**AIM OF THE TASK**:
Would you please return the lines of the entries below starting at the line that has "verlassen. Grund ist" and ending at the line that has "WEITERE MELDUNGEN", both included, exactly as they are?

**DATA TO PROCESS**:
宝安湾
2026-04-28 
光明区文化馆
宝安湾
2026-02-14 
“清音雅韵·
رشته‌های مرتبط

==

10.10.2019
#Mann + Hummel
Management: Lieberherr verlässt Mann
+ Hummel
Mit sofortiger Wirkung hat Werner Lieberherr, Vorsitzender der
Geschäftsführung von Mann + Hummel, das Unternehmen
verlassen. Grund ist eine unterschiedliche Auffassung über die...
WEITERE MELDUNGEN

---

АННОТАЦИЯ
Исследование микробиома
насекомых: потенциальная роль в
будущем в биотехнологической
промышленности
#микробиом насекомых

**TASK ANSWER**:
verlassen. Grund ist eine unterschiedliche Auffassung über die...
WEITERE MELDUNGEN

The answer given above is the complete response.